* Your goal *
Each line of the listing that includes the string "metres" needs to be located and copied.

* Data supplied *

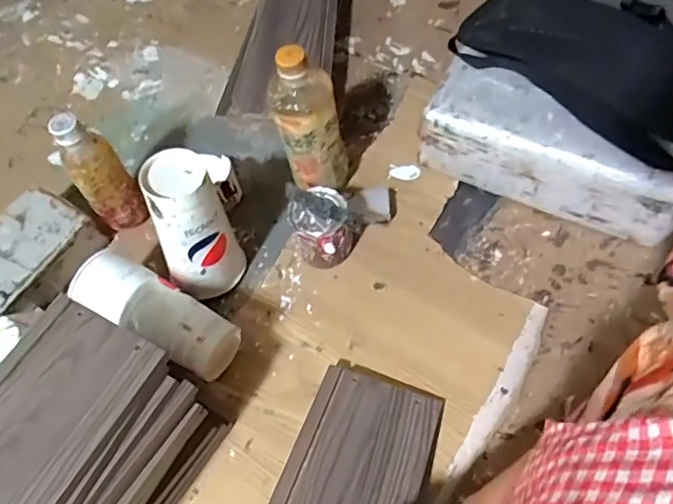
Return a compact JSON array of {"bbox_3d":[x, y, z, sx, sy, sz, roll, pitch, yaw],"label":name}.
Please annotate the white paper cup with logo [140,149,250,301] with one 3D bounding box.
[{"bbox_3d":[-0.143,-0.021,0.577,0.076,0.176,0.080,7,60,8],"label":"white paper cup with logo"}]

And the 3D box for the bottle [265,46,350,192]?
[{"bbox_3d":[-0.028,-0.140,0.622,0.079,0.205,0.071,-10,59,-2],"label":"bottle"}]

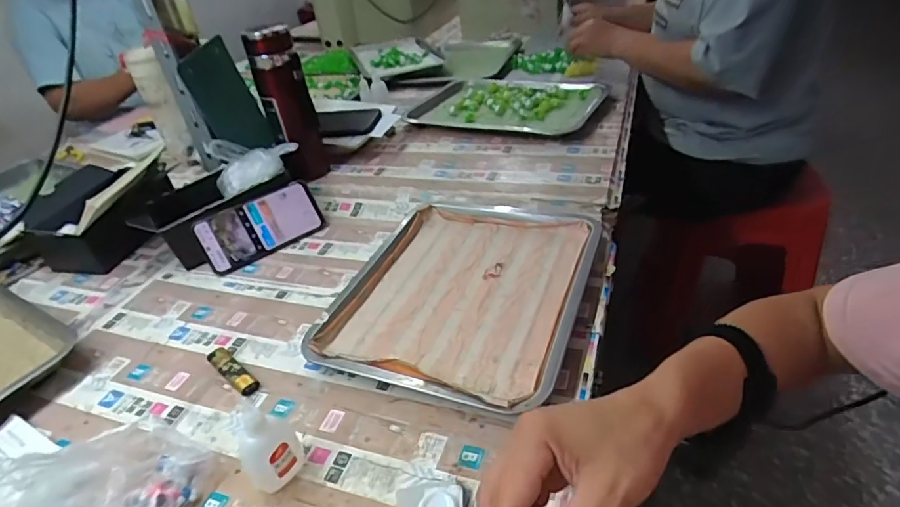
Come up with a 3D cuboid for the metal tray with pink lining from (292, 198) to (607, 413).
[{"bbox_3d":[0.012,0.037,0.572,0.268,0.035,0.301,9,39,21],"label":"metal tray with pink lining"}]

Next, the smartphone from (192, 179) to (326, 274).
[{"bbox_3d":[-0.266,-0.040,0.701,0.165,0.077,0.012,-28,9,-24],"label":"smartphone"}]

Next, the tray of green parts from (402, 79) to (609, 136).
[{"bbox_3d":[0.103,-0.261,0.909,0.324,0.045,0.219,7,39,18],"label":"tray of green parts"}]

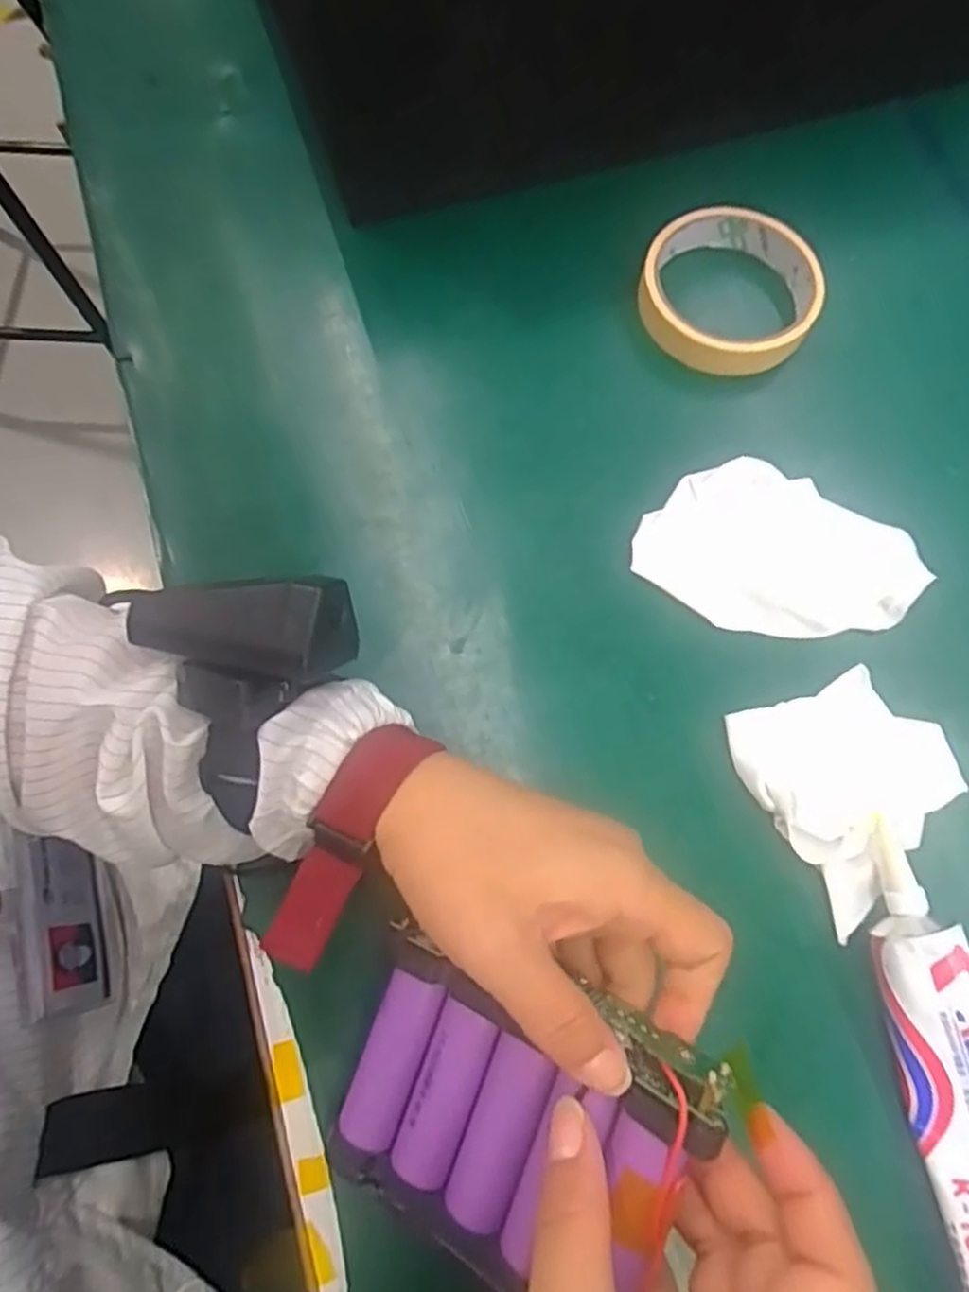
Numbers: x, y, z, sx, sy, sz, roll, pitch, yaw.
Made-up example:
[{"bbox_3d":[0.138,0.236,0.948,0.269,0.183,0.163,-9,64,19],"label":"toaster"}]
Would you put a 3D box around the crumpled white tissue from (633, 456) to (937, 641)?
[{"bbox_3d":[0.135,-0.041,0.337,0.126,0.016,0.071,16,74,4],"label":"crumpled white tissue"}]

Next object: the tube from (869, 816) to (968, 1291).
[{"bbox_3d":[0.172,0.154,0.273,0.040,0.030,0.166,-10,74,-4],"label":"tube"}]

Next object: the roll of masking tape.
[{"bbox_3d":[0.123,-0.182,0.376,0.087,0.024,0.085,0,74,-1],"label":"roll of masking tape"}]

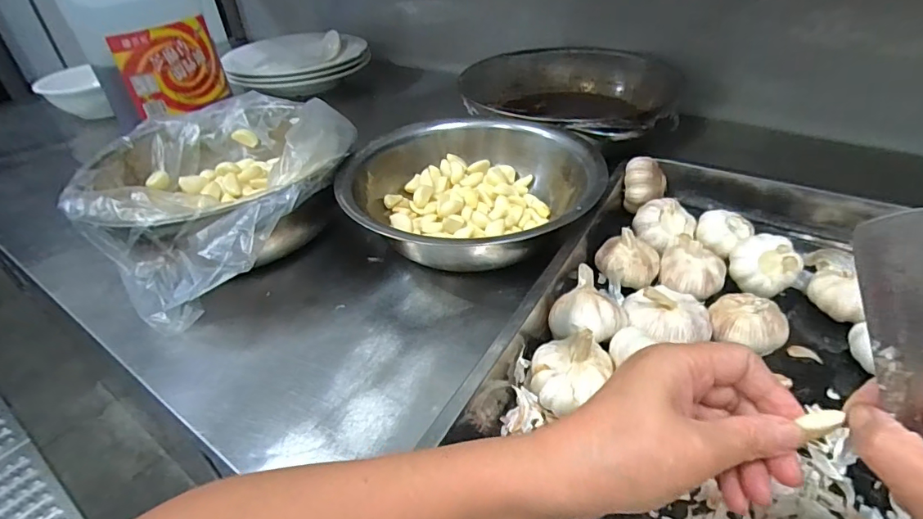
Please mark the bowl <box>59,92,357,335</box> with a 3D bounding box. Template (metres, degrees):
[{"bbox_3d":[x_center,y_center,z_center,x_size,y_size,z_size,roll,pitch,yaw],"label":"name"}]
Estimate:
[{"bbox_3d":[-0.260,-0.076,0.552,0.290,0.118,0.274,-3,38,2],"label":"bowl"}]

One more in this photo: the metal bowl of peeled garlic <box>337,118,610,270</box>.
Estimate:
[{"bbox_3d":[0.015,-0.071,0.545,0.269,0.092,0.222,13,41,21],"label":"metal bowl of peeled garlic"}]

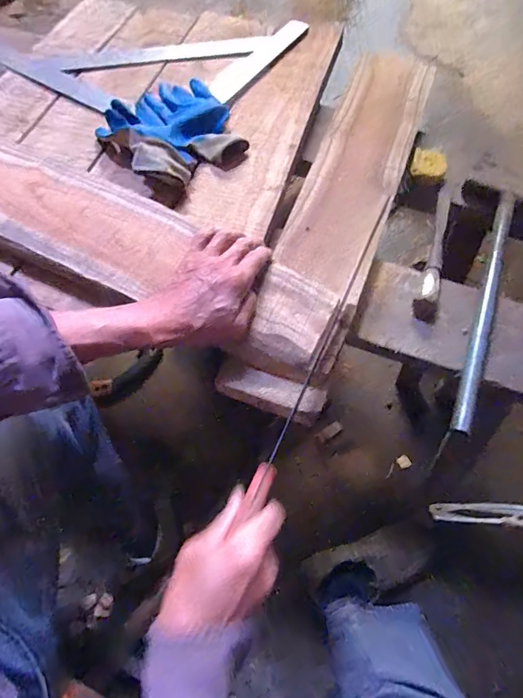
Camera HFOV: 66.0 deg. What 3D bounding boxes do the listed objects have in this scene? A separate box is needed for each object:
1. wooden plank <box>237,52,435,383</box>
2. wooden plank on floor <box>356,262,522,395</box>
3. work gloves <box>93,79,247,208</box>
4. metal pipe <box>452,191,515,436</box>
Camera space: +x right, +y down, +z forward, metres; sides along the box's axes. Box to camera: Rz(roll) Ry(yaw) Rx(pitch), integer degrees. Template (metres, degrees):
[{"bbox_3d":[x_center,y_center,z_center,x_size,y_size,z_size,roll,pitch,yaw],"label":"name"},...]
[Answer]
[{"bbox_3d":[0.128,-0.234,0.558,0.122,0.041,0.605,19,61,7],"label":"wooden plank"},{"bbox_3d":[0.325,0.000,0.500,0.396,0.027,0.137,22,66,10],"label":"wooden plank on floor"},{"bbox_3d":[-0.133,-0.322,0.588,0.175,0.040,0.198,-34,69,-16],"label":"work gloves"},{"bbox_3d":[0.293,-0.066,0.520,0.022,0.022,0.390,22,66,10],"label":"metal pipe"}]

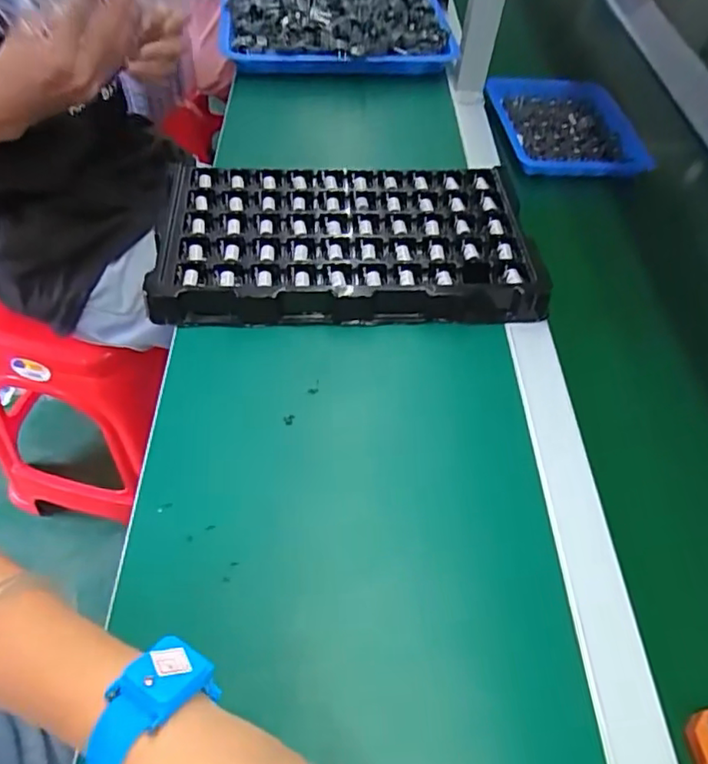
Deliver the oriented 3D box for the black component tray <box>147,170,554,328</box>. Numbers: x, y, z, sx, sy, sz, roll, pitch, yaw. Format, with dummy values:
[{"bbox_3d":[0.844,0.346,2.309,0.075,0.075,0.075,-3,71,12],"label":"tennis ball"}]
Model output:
[{"bbox_3d":[-0.013,-0.148,0.599,0.376,0.044,0.214,-2,48,-1],"label":"black component tray"}]

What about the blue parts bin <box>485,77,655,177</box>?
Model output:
[{"bbox_3d":[0.284,-0.344,0.802,0.192,0.035,0.215,-6,48,-5],"label":"blue parts bin"}]

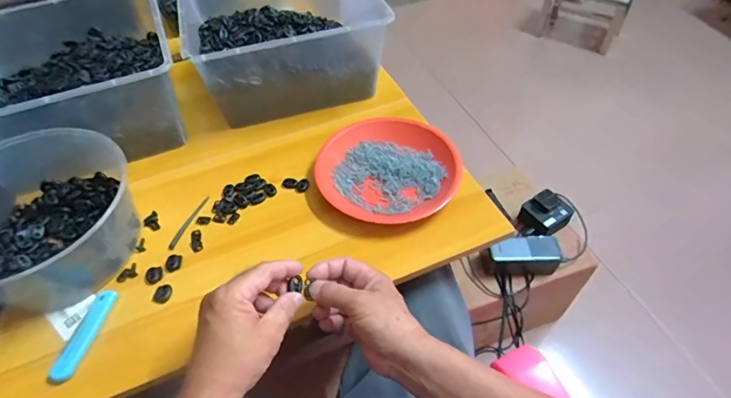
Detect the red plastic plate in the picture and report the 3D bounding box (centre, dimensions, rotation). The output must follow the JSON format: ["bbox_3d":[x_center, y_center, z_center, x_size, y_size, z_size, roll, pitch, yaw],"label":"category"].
[{"bbox_3d":[0.030,-0.044,0.595,0.188,0.029,0.163,-16,51,-11],"label":"red plastic plate"}]

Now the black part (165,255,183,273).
[{"bbox_3d":[-0.234,0.078,0.529,0.020,0.005,0.022,-1,50,1],"label":"black part"}]

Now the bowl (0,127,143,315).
[{"bbox_3d":[-0.393,0.024,0.516,0.206,0.103,0.199,-1,50,1],"label":"bowl"}]

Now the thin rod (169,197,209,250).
[{"bbox_3d":[-0.232,0.029,0.569,0.010,0.004,0.087,13,51,13],"label":"thin rod"}]

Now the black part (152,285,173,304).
[{"bbox_3d":[-0.236,0.110,0.504,0.021,0.004,0.023,-1,50,1],"label":"black part"}]

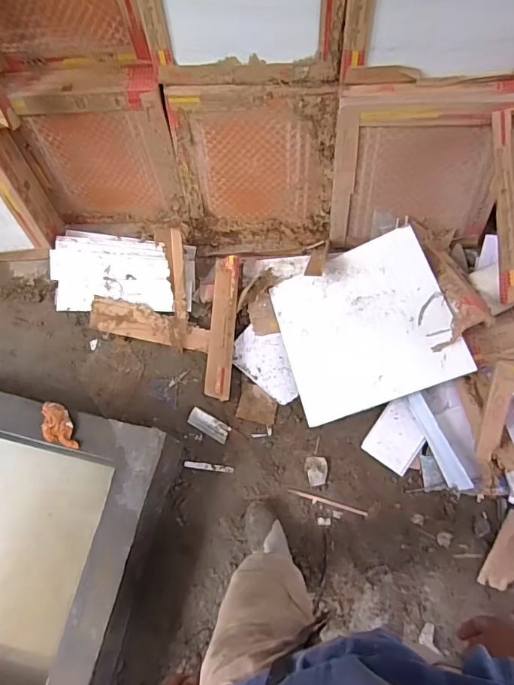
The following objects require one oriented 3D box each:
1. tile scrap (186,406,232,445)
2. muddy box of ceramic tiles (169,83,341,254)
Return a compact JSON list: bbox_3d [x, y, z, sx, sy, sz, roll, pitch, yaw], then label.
[{"bbox_3d":[-0.155,0.268,1.499,0.142,0.012,0.061,30,75,14],"label":"tile scrap"},{"bbox_3d":[-0.012,-0.549,1.528,0.515,0.568,0.091,0,53,5],"label":"muddy box of ceramic tiles"}]

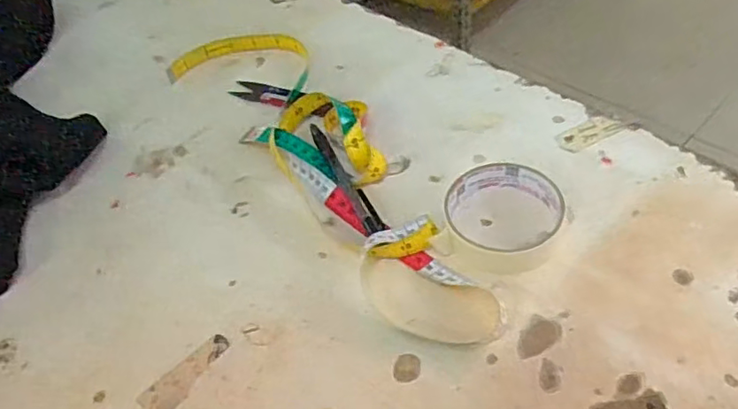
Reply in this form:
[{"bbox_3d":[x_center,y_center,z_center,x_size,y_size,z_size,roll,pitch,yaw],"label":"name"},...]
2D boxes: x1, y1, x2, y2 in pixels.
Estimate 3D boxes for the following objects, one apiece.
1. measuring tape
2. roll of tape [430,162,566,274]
[{"bbox_3d":[-0.042,-0.073,0.511,0.111,0.034,0.383,-34,53,-23],"label":"measuring tape"},{"bbox_3d":[0.097,0.006,0.425,0.083,0.022,0.089,-3,47,3],"label":"roll of tape"}]

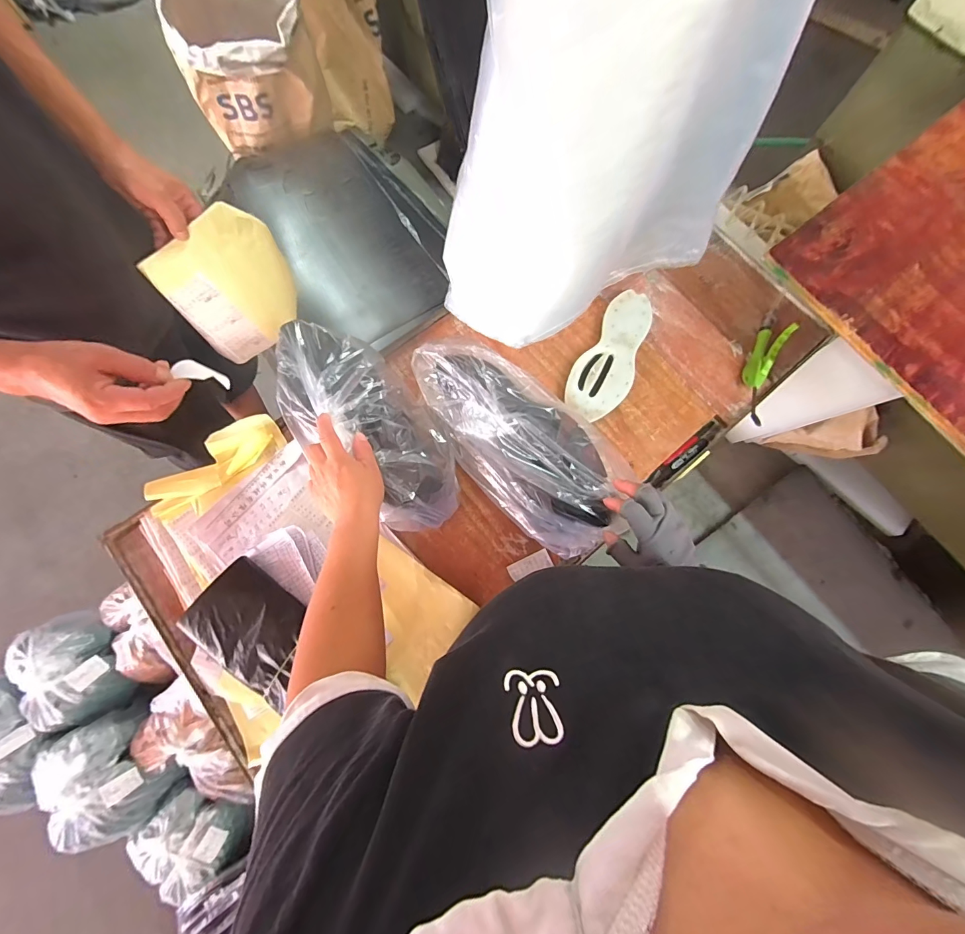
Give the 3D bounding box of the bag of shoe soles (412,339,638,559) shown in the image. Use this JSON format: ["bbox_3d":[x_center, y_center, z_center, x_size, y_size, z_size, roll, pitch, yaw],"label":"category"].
[{"bbox_3d":[0.053,-0.030,0.543,0.128,0.143,0.337,-41,95,-10],"label":"bag of shoe soles"}]

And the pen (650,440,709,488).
[{"bbox_3d":[0.351,-0.011,0.727,0.137,0.019,0.019,-36,80,-9],"label":"pen"}]

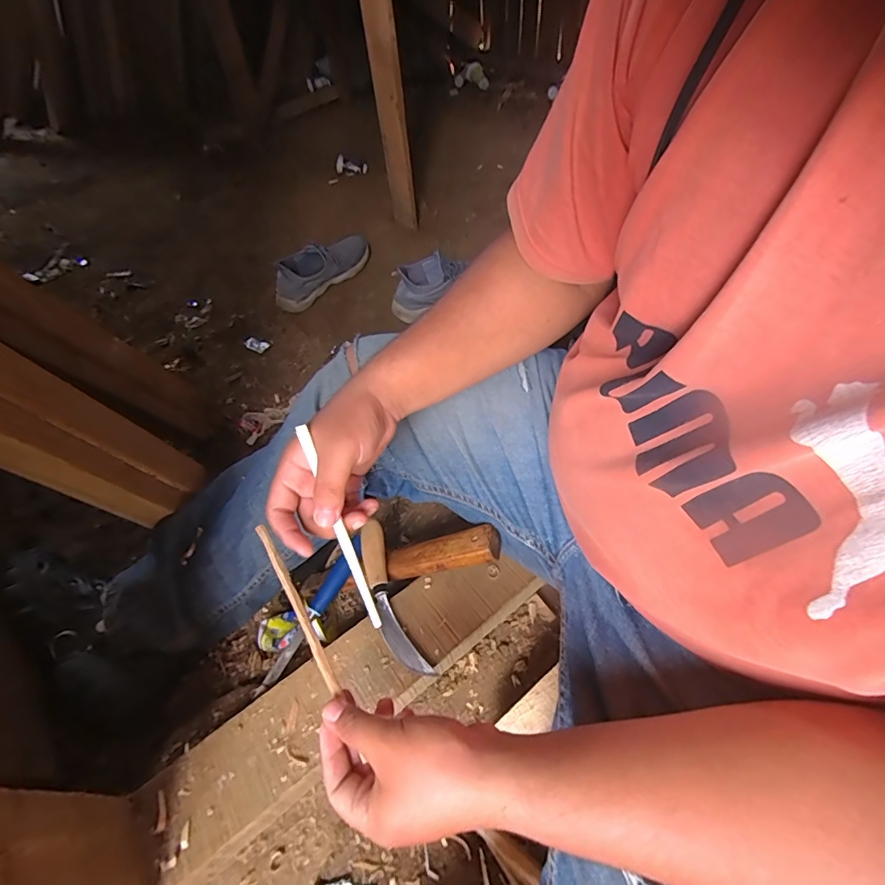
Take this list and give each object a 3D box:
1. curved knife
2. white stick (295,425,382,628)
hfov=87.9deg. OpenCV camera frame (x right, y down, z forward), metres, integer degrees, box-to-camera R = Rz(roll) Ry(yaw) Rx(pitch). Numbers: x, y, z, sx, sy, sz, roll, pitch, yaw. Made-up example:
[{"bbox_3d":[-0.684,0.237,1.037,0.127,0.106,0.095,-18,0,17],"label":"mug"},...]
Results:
[{"bbox_3d":[-0.062,0.174,0.523,0.037,0.026,0.182,-20,52,-11],"label":"curved knife"},{"bbox_3d":[-0.083,0.067,0.367,0.008,0.006,0.170,-21,92,-13],"label":"white stick"}]

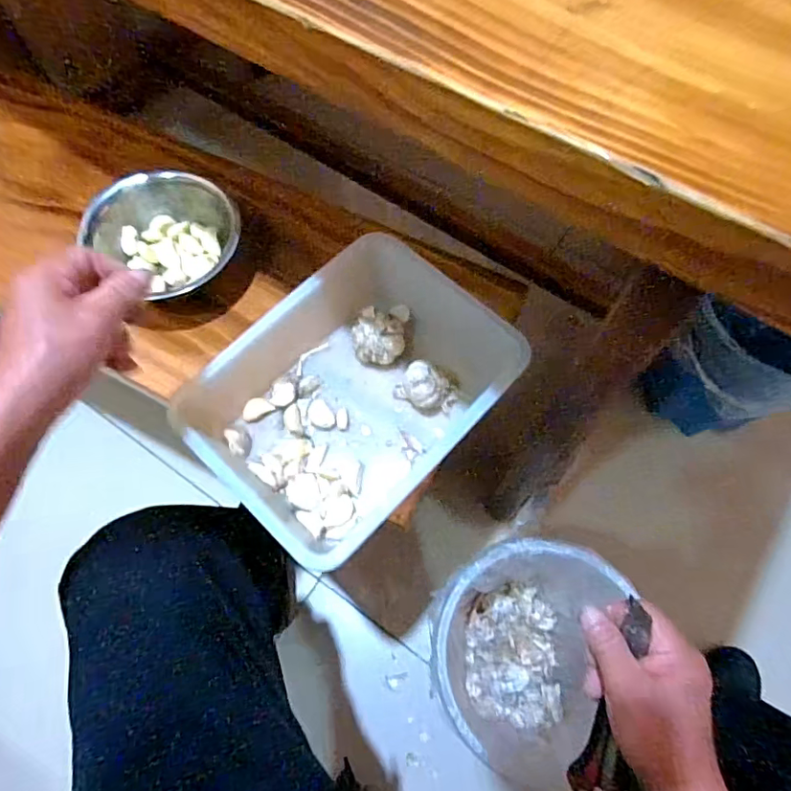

* Solution for this problem *
Please mark the bowl <box>59,92,357,335</box> with a 3D bounding box. Template (metres, degrees):
Camera space: +x right, +y down, +z forward, metres; sides along the box's axes. Box to camera: Rz(roll) Ry(yaw) Rx(pitch), integer degrees. Template (metres, degrees):
hfov=87.9deg. OpenCV camera frame (x right, y down, z forward), metres, integer degrees, box-to-camera R = Rz(roll) Ry(yaw) Rx(pitch). Numbers: x, y, z, sx, sy, sz, roll, pitch, yaw. Made-up example:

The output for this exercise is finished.